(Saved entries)
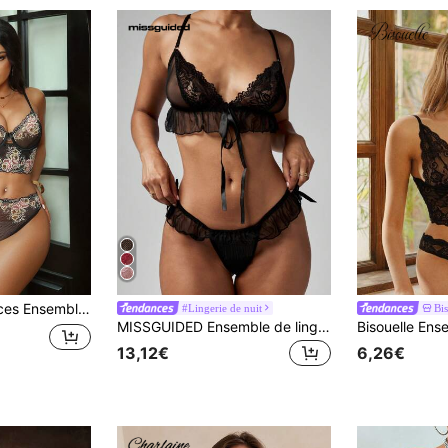
matures en dentelle élégant et sexy pour femmes
#Lingerie de nuit
Bis
MISSGUIDED Ensemble de lingerie délicate en dentelle transparente, soutien-gorge bralette avec volants, maille fluide, bretelles réglables, bas assortis avec volants, tenue de mariée et de lune de miel
13,12€
6,26€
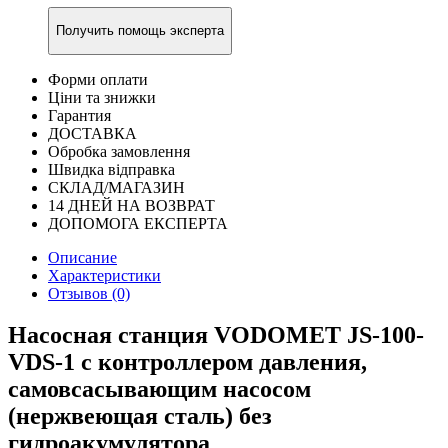
Получить помощь эксперта
Форми оплати
Ціни та знижки
Гарантия
ДОСТАВКА
Обробка замовлення
Швидка відправка
СКЛАД/МАГАЗИН
14 ДНЕЙ НА ВОЗВРАТ
ДОПОМОГА ЕКСПЕРТА
Описание
Характеристики
Отзывов (0)
Насосная станция VODOMET JS-100-
VDS-1 с контроллером давления,
самовсасывающим насосом
(нержвеющая сталь) без
гидроакумулятора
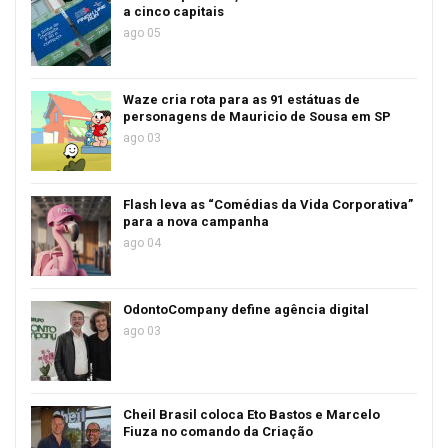
a cinco capitais
ago 05
Waze cria rota para as 91 estátuas de
personagens de Mauricio de Sousa em SP
ago 03
Flash leva as “Comédias da Vida Corporativa”
para a nova campanha
ago 04
OdontoCompany define agência digital
ago 03
Cheil Brasil coloca Eto Bastos e Marcelo
Fiuza no comando da Criação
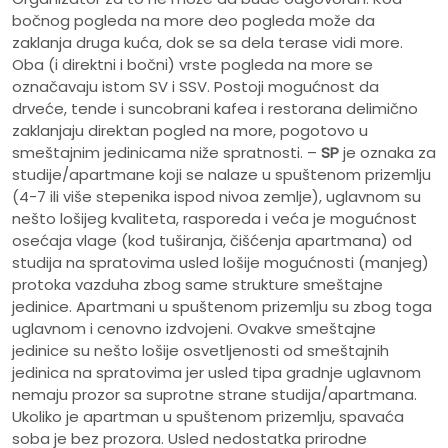
bočnog pogleda na more deo pogleda može da
zaklanja druga kuća, dok se sa dela terase vidi more.
Oba (i direktni i bočni) vrste pogleda na more se
označavaju istom SV i SSV. Postoji mogućnost da
drveće, tende i suncobrani kafea i restorana delimično
zaklanjaju direktan pogled na more, pogotovo u
smeštajnim jedinicama niže spratnosti. –
SP
je oznaka za
studije/apartmane koji se nalaze u spuštenom prizemlju
(4-7 ili više stepenika ispod nivoa zemlje), uglavnom su
nešto lošijeg kvaliteta, rasporeda i veća je mogućnost
osećaja vlage (kod tuširanja, čišćenja apartmana) od
studija na spratovima usled lošije mogućnosti (manjeg)
protoka vazduha zbog same strukture smeštajne
jedinice. Apartmani u spuštenom prizemlju su zbog toga
uglavnom i cenovno izdvojeni. Ovakve smeštajne
jedinice su nešto lošije osvetljenosti od smeštajnih
jedinica na spratovima jer usled tipa gradnje uglavnom
nemaju prozor sa suprotne strane studija/apartmana.
Ukoliko je apartman u spuštenom prizemlju, spavaća
soba je bez prozora. Usled nedostatka prirodne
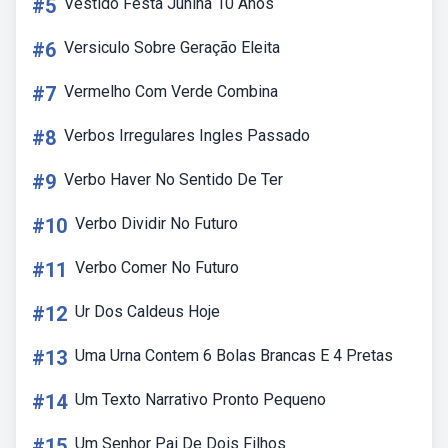
#5
Vestido Festa Junina 10 Anos
#6
Versiculo Sobre Geração Eleita
#7
Vermelho Com Verde Combina
#8
Verbos Irregulares Ingles Passado
#9
Verbo Haver No Sentido De Ter
#10
Verbo Dividir No Futuro
#11
Verbo Comer No Futuro
#12
Ur Dos Caldeus Hoje
#13
Uma Urna Contem 6 Bolas Brancas E 4 Pretas
#14
Um Texto Narrativo Pronto Pequeno
#15
Um Senhor Pai De Dois Filhos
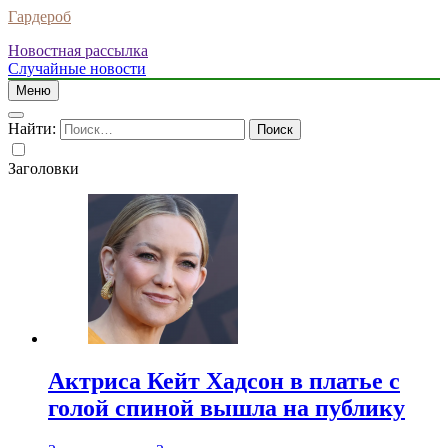
Гардероб
Новостная рассылка
Случайные новости
Меню
Найти:
Заголовки
Актриса Кейт Хадсон в платье с
голой спиной вышла на публику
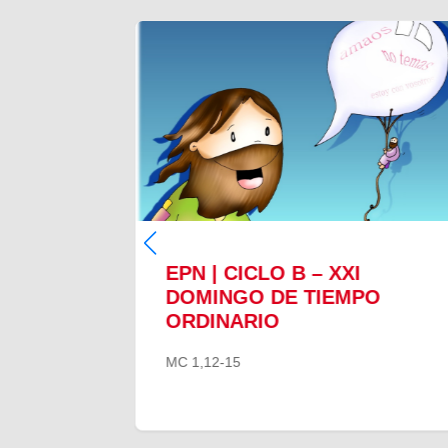
EPN | CICLO B – XXI
O
DOMINGO DE TIEMPO
ORDINARIO
MC 1,12-15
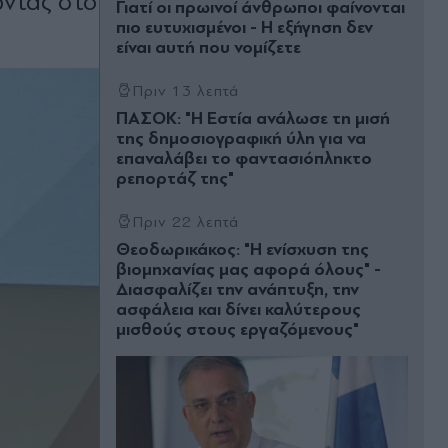
ώντας στο
Γιατί οι πρωινοί άνθρωποι φαίνονται
πιο ευτυχισμένοι - Η εξήγηση δεν
είναι αυτή που νομίζετε
Πριν 13 λεπτά
ΠΑΣΟΚ: "Η Εστία ανάλωσε τη μισή
της δημοσιογραφική ύλη για να
επαναλάβει το φαντασιόπληκτο
ρεπορτάζ της"
Πριν 22 λεπτά
Θεοδωρικάκος: "Η ενίσχυση της
βιομηχανίας μας αφορά όλους" -
Διασφαλίζει την ανάπτυξη, την
ασφάλεια και δίνει καλύτερους
μισθούς στους εργαζόμενους"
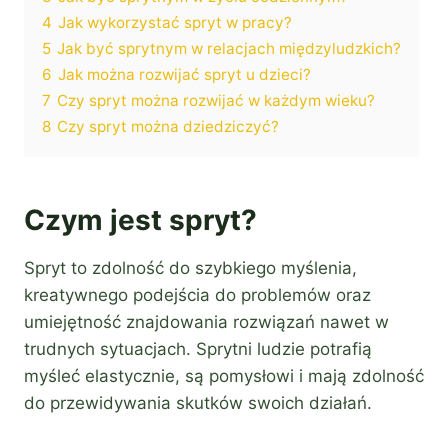
4
Jak wykorzystać spryt w pracy?
5
Jak być sprytnym w relacjach międzyludzkich?
6
Jak można rozwijać spryt u dzieci?
7
Czy spryt można rozwijać w każdym wieku?
8
Czy spryt można dziedziczyć?
Czym jest spryt?
Spryt to zdolność do szybkiego myślenia,
kreatywnego podejścia do problemów oraz
umiejętność znajdowania rozwiązań nawet w
trudnych sytuacjach. Sprytni ludzie potrafią
myśleć elastycznie, są pomysłowi i mają zdolność
do przewidywania skutków swoich działań.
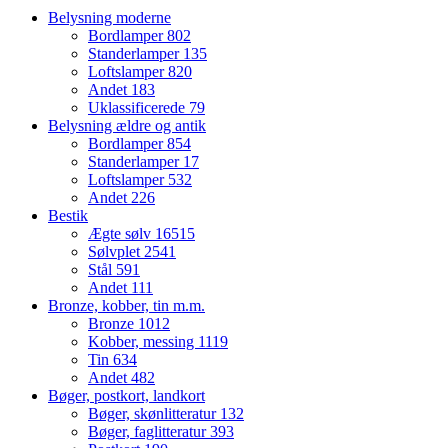
Belysning moderne
Bordlamper
802
Standerlamper
135
Loftslamper
820
Andet
183
Uklassificerede
79
Belysning ældre og antik
Bordlamper
854
Standerlamper
17
Loftslamper
532
Andet
226
Bestik
Ægte sølv
16515
Sølvplet
2541
Stål
591
Andet
111
Bronze, kobber, tin m.m.
Bronze
1012
Kobber, messing
1119
Tin
634
Andet
482
Bøger, postkort, landkort
Bøger, skønlitteratur
132
Bøger, faglitteratur
393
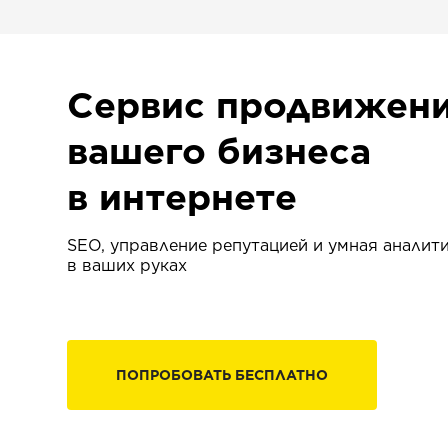
Сервис продвижен
вашего бизнеса
в интернете
SEO, управление репутацией и умная аналит
в ваших руках
ПОПРОБОВАТЬ БЕСПЛАТНО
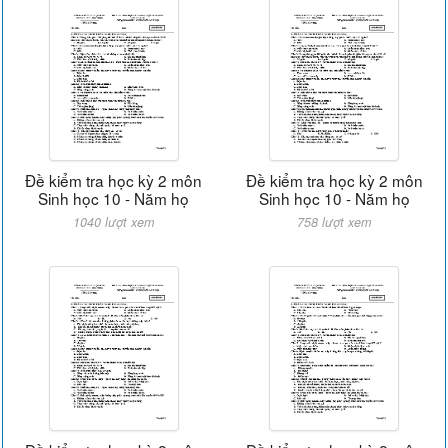
Đề kiểm tra học kỳ 2 môn
Đề kiểm tra học kỳ 2 môn
Sinh học 10 - Năm họ
Sinh học 10 - Năm họ
1040 lượt xem
758 lượt xem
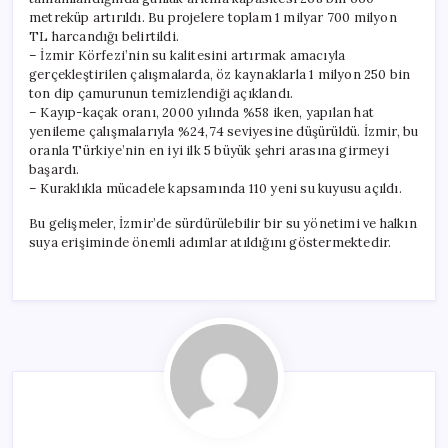
metreküp artırıldı. Bu projelere toplam 1 milyar 700 milyon
TL harcandığı belirtildi.
– İzmir Körfezi’nin su kalitesini artırmak amacıyla
gerçekleştirilen çalışmalarda, öz kaynaklarla 1 milyon 250 bin
ton dip çamurunun temizlendiği açıklandı.
– Kayıp-kaçak oranı, 2000 yılında %58 iken, yapılan hat
yenileme çalışmalarıyla %24,74 seviyesine düşürüldü. İzmir, bu
oranla Türkiye’nin en iyi ilk 5 büyük şehri arasına girmeyi
başardı.
– Kuraklıkla mücadele kapsamında 110 yeni su kuyusu açıldı.
Bu gelişmeler, İzmir’de sürdürülebilir bir su yönetimi ve halkın
suya erişiminde önemli adımlar atıldığını göstermektedir.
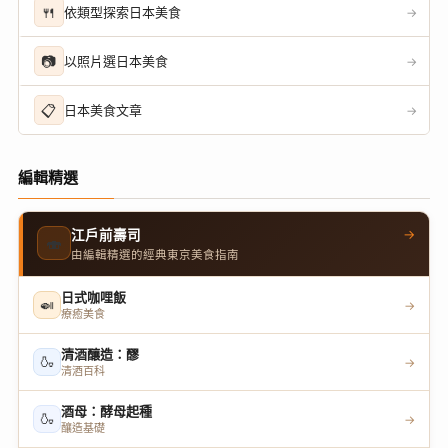
🍴
依類型探索日本美食
→
📷
以照片選日本美食
→
📋
日本美食文章
→
編輯精選
→
江戶前壽司
🍣
由編輯精選的經典東京美食指南
日式咖哩飯
🍛
→
療癒美食
清酒釀造：醪
🍶
→
清酒百科
酒母：酵母起種
🍶
→
釀造基礎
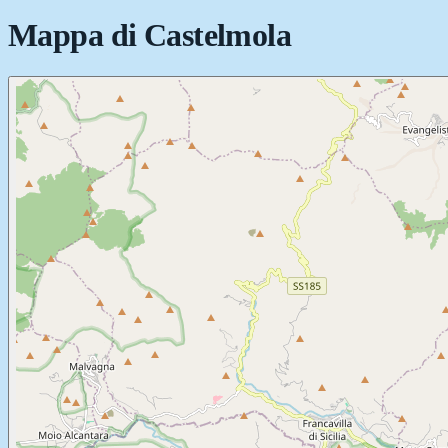
Mappa di
Castelmola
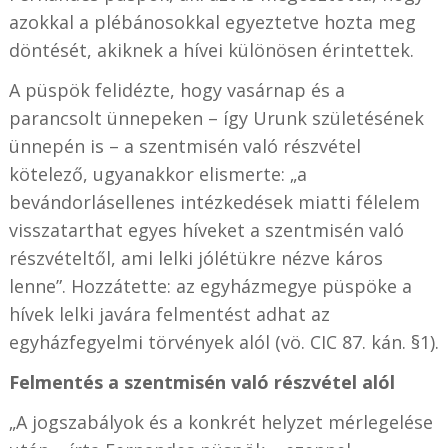
azokkal a plébánosokkal egyeztetve hozta meg
döntését, akiknek a hívei különösen érintettek.
A püspök felidézte, hogy vasárnap és a
parancsolt ünnepeken – így Urunk születésének
ünnepén is – a szentmisén való részvétel
kötelező, ugyanakkor elismerte: „a
bevándorlásellenes intézkedések miatti félelem
visszatarthat egyes híveket a szentmisén való
részvételtől, ami lelki jólétükre nézve káros
lenne”. Hozzátette: az egyházmegye püspöke a
hívek lelki javára felmentést adhat az
egyházfegyelmi törvények alól (vö. CIC 87. kán. §1).
Felmentés a szentmisén való részvétel alól
„A jogszabályok és a konkrét helyzet mérlegelése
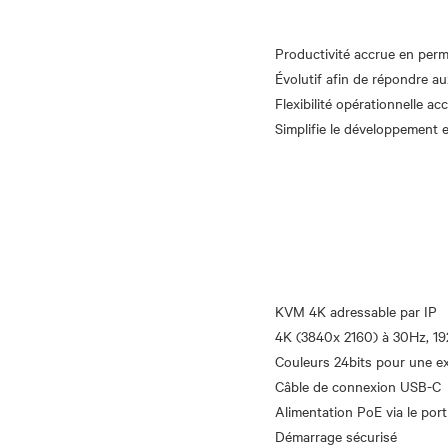
Productivité accrue en permet
Évolutif afin de répondre au
Flexibilité opérationnelle ac
KVM 4K adressable par IP
4K (3840x 2160) à 30Hz, 1
Couleurs 24bits pour une ex
Câble de connexion USB-C
Alimentation PoE via le por
Démarrage sécurisé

### Exercise
Change every "spuštenom prizemlju" in these lines to "suterenu" and leave everything else the same. Give the lines again without the pictures.

### Result
matures en dentelle élégant et sexy pour femmes
#Lingerie de nuit
Bis
MISSGUIDED Ensemble de lingerie délicate en dentelle transparente, soutien-gorge bralette avec volants, maille fluide, bretelles réglables, bas assortis avec volants, tenue de mariée et de lune de miel
13,12€
6,26€
Получить помощь эксперта
Форми оплати
Ціни та знижки
Гарантия
ДОСТАВКА
Обробка замовлення
Швидка відправка
СКЛАД/МАГАЗИН
14 ДНЕЙ НА ВОЗВРАТ
ДОПОМОГА ЕКСПЕРТА
Описание
Характеристики
Отзывов (0)
Насосная станция VODOMET JS-100-
VDS-1 с контроллером давления,
самовсасывающим насосом
(нержвеющая сталь) без
гидроакумулятора
a cinco capitais
ago 05
Waze cria rota para as 91 estátuas de
personagens de Mauricio de Sousa em SP
ago 03
Flash leva as “Comédias da Vida Corporativa”
para a nova campanha
ago 04
OdontoCompany define agência digital
ago 03
Cheil Brasil coloca Eto Bastos e Marcelo
Fiuza no comando da Criação
bočnog pogleda na more deo pogleda može da
zaklanja druga kuća, dok se sa dela terase vidi more.
Oba (i direktni i bočni) vrste pogleda na more se
označavaju istom SV i SSV. Postoji mogućnost da
drveće, tende i suncobrani kafea i restorana delimično
zaklanjaju direktan pogled na more, pogotovo u
smeštajnim jedinicama niže spratnosti. –
SP
je oznaka za
studije/apartmane koji se nalaze u suterenu
(4-7 ili više stepenika ispod nivoa zemlje), uglavnom su
nešto lošijeg kvaliteta, rasporeda i veća je mogućnost
osećaja vlage (kod tuširanja, čišćenja apartmana) od
studija na spratovima usled lošije mogućnosti (manjeg)
protoka vazduha zbog same strukture smeštajne
jedinice. Apartmani u suterenu su zbog toga
uglavnom i cenovno izdvojeni. Ovakve smeštajne
jedinice su nešto lošije osvetljenosti od smeštajnih
jedinica na spratovima jer usled tipa gradnje uglavnom
nemaju prozor sa suprotne strane studija/apartmana.
Ukoliko je apartman u suterenu, spavaća
soba je bez prozora. Usled nedostatka prirodne
#5
Vestido Festa Junina 10 Anos
#6
Versiculo Sobre Geração Eleita
#7
Vermelho Com Verde Combina
#8
Verbos Irregulares Ingles Passado
#9
Verbo Haver No Sentido De Ter
#10
Verbo Dividir No Futuro
#11
Verbo Comer No Futuro
#12
Ur Dos Caldeus Hoje
#13
Uma Urna Contem 6 Bolas Brancas E 4 Pretas
#14
Um Texto Narrativo Pronto Pequeno
#15
Um Senhor Pai De Dois Filhos
Гардероб
Новостная рассылка
Случайные новости
Меню
Найти:
Заголовки
Актриса Кейт Хадсон в платье с
голой спиной вышла на публику
EPN | CICLO B – XXI
O
DOMINGO DE TIEMPO
ORDINARIO
MC 1,12-15
ώντας στο
Γιατί οι πρωινοί άνθρωποι φαίνονται
πιο ευτυχισμένοι - Η εξήγηση δεν
είναι αυτή που νομίζετε
Πριν 13 λεπτά
ΠΑΣΟΚ: "Η Εστία ανάλωσε τη μισή
της δημοσιογραφική ύλη για να
επαναλάβει το φαντασιόπληκτο
ρεπορτάζ της"
Πριν 22 λεπτά
Θεοδωρικάκος: "Η ενίσχυση της
βιομηχανίας μας αφορά όλους" -
Διασφαλίζει την ανάπτυξη, την
ασφάλεια και δίνει καλύτερους
μισθούς στους εργαζόμενους"
4
Jak wykorzystać spryt w pracy?
5
Jak być sprytnym w relacjach międzyludzkich?
6
Jak można rozwijać spryt u dzieci?
7
Czy spryt można rozwijać w każdym wieku?
8
Czy spryt można dziedziczyć?
Czym jest spryt?
Spryt to zdolność do szybkiego myślenia,
kreatywnego podejścia do problemów oraz
umiejętność znajdowania rozwiązań nawet w
trudnych sytuacjach. Sprytni ludzie potrafią
myśleć elastycznie, są pomysłowi i mają zdolność
do przewidywania skutków swoich działań.
Belysning moderne
Bordlamper
802
Standerlamper
135
Loftslamper
820
Andet
183
Uklassificerede
79
Belysning ældre og antik
Bordlamper
854
Standerlamper
17
Loftslamper
532
Andet
226
Bestik
Ægte sølv
16515
Sølvplet
2541
Stål
591
Andet
111
Bronze, kobber, tin m.m.
Bronze
1012
Kobber, messing
1119
Tin
634
Andet
482
Bøger, postkort, landkort
Bøger, skønlitteratur
132
Bøger, faglitteratur
393
Сервис продвижен
вашего бизнеса
в интернете
SEO, управление репутацией и умная аналит
в ваших руках
ПОПРОБОВАТЬ БЕСПЛАТНО
Đề kiểm tra học kỳ 2 môn
Đề kiểm tra học kỳ 2 môn
Sinh học 10 - Năm họ
Sinh học 10 - Năm họ
1040 lượt xem
758 lượt xem
metreküp artırıldı. Bu projelere toplam 1 milyar 700 milyon
TL harcandığı belirtildi.
– İzmir Körfezi’nin su kalitesini artırmak amacıyla
gerçekleştirilen çalışmalarda, öz kaynaklarla 1 milyon 250 bin
ton dip çamurunun temizlendiği açıklandı.
– Kayıp-kaçak oranı, 2000 yılında %58 iken, yapılan hat
yenileme çalışmalarıyla %24,74 seviyesine düşürüldü. İzmir, bu
oranla Türkiye’nin en iyi ilk 5 büyük şehri arasına girmeyi
başardı.
– Kuraklıkla mücadele kapsamında 110 yeni su kuyusu açıldı.
Bu gelişmeler, İzmir’de sürdürülebilir bir su yönetimi ve halkın
suya erişiminde önemli adımlar atıldığını göstermektedir.
🍴
依類型探索日本美食
→
📷
以照片選日本美食
→
📋
日本美食文章
→
編輯精選
→
江戶前壽司
🍣
由編輯精選的經典東京美食指南
日式咖哩飯
🍛
→
療癒美食
清酒釀造：醪
🍶
→
清酒百科
酒母：酵母起種
🍶
→
釀造基礎
Mappa di
Castelmola
azokkal a plébánosokkal egyeztetve hozta meg
döntését, akiknek a hívei különösen érintettek.
A püspök felidézte, hogy vasárnap és a
parancsolt ünnepeken – így Urunk születésének
ünnepén is – a szentmisén való részvétel
kötelező, ugyanakkor elismerte: „a
bevándorlásellenes intézkedések miatti félelem
visszatarthat egyes híveket a szentmisén való
részvételtől, ami lelki jólétükre nézve káros
lenne”. Hozzátette: az egyházmegye püspöke a
hívek lelki javára felmentést adhat az
egyházfegyelmi törvények alól (vö. CIC 87. kán. §1).
Felmentés a szentmisén való részvétel alól
„A jogszabályok és a konkrét helyzet mérlegelése
Productivité accrue en permet
Évolutif afin de répondre au
Flexibilité opérationnelle ac
KVM 4K adressable par IP
4K (3840x 2160) à 30Hz, 1
Couleurs 24bits pour une ex
Câble de connexion USB-C
Alimentation PoE via le por
Démarrage sécurisé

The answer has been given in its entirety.